I read stuff on the internet all the time. When I read something I like, I like to talk about it with other people who read it, and sometimes I like to ask the author questions. I like it even more it when the author answers them or otherwise acknowledges me in any way. So if you ask me a question, I’ll answer it. If you say you liked what I wrote, I’ll thank you. But listen, I don’t just pretend to be a well-adjusted adult person on the internet, I’m also one in real life. If you disagree with me, you aren’t going to hurt my feelings. I write about games and movies and tv shows. Not the meaning of life. I may be passionate about these things, but your differing opinion is not going to send me over the edge. I do this for free. Why? Because I like you, you’re clever, and I want to talk to you about the things that pique our collective interest. In all honesty, one of my favorite comments I’ve ever received was the simple “This article is bad and you should feel bad.” And I am not even slightly joking.

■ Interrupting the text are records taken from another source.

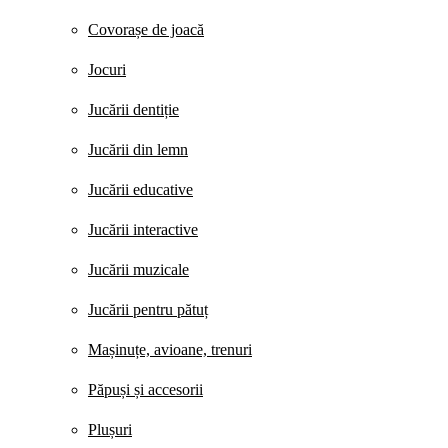
Covorașe de joacă
Jocuri
Jucării dentiție
Jucării din lemn
Jucării educative
Jucării interactive
Jucării muzicale
Jucării pentru pătuț
Mașinuțe, avioane, trenuri
Păpuși și accesorii
Plușuri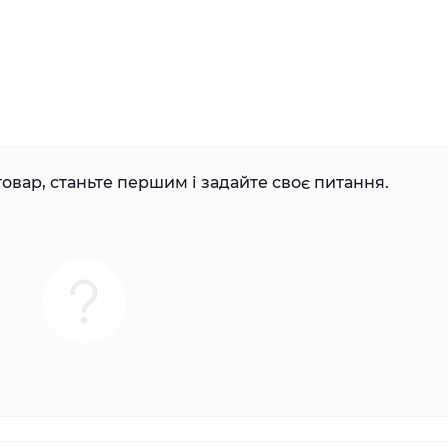
овар, станьте першим і задайте своє питання.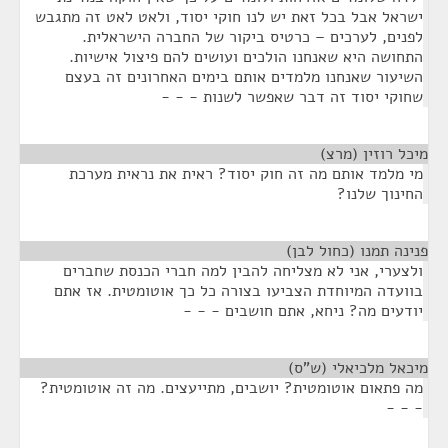
ישראל אבל בכל זאת יש לנו חוקי יסוד, ולאט לאט זה מתגבש
לפנים, לערכים – כרטיס ביקור של החברה הישראלית.
התחושה היא שאנחנו הולכים ועושים להם פיצול אישיות.
השיעור שאנחנו מלמדים אותם בימים האחרונים זה בעצם
שחוקי יסוד זה דבר שאפשר לשנות - - -
מיכל רוזין (מרצ)
¶
מי מלמד אותם מה זה חוק יסוד? ראית את נראית מערכת
החינוך שלנו?
פנינה תמנו (כחול לבן)
¶
ולצערי, אני לא מצליחה להבין למה חברי הכנסת שחברים
בוועדה המיוחדת הצביעו בצורה כל כך אוטומטית. אז אתם
יודעים מה? ניחא, אתם חושבים - - -
מיכאל מלכיאלי (ש"ס)
¶
מה פתאום אוטומטית? יושבים, מתייעצים. מה זה אוטומטית?
- - -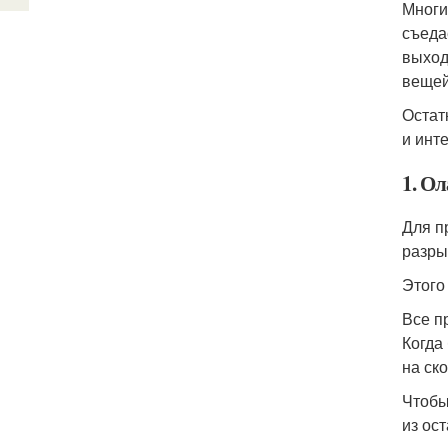
Многи
съеда
выход
вещей
Остат
и инт
1. О
Для п
разры
Этого
Все п
Когда
на ск
Чтобы
из ос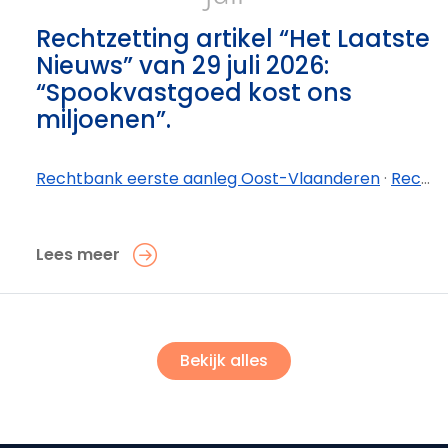
Rechtzetting artikel “Het Laatste
Nieuws” van 29 juli 2026:
“Spookvastgoed kost ons
miljoenen”.
Rechtbank eerste aanleg Oost-Vlaanderen
·
Rechtbank eerste aanleg Oost-Vlaanderen - afdeling Oudenaarde
Lees meer
Bekijk alles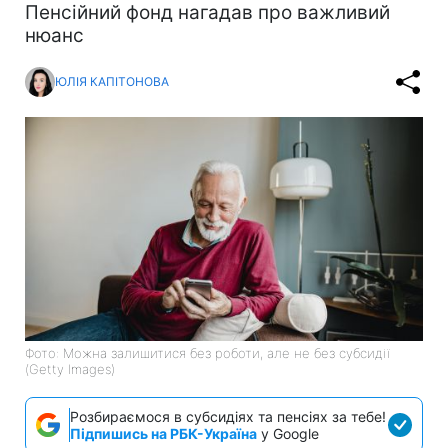
Пенсійний фонд нагадав про важливий
нюанс
ЮЛІЯ КАПІТОНОВА
Фото: Можна залишитися без роботи, але не без субсидії
(Getty Images)
Розбираємося в субсидіях та пенсіях за тебе!
Підпишись на РБК-Україна
у Google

Draugr made my day a couple weeks ago. They (I don’t want to assume gender) laid out their disappointment, plain as day, hiding behind no flowery prose. I respect the crap out of that.
So comment if you feel so moved! Lay into me if you’re so inclined! But don’t try to take the discussion away from me. In times like these, we need to cultivate our communities. I want to be a part of this community. I am a part of this community. And I hope to be for a long time.
Happy Holidays, everyone. Live long and prosper.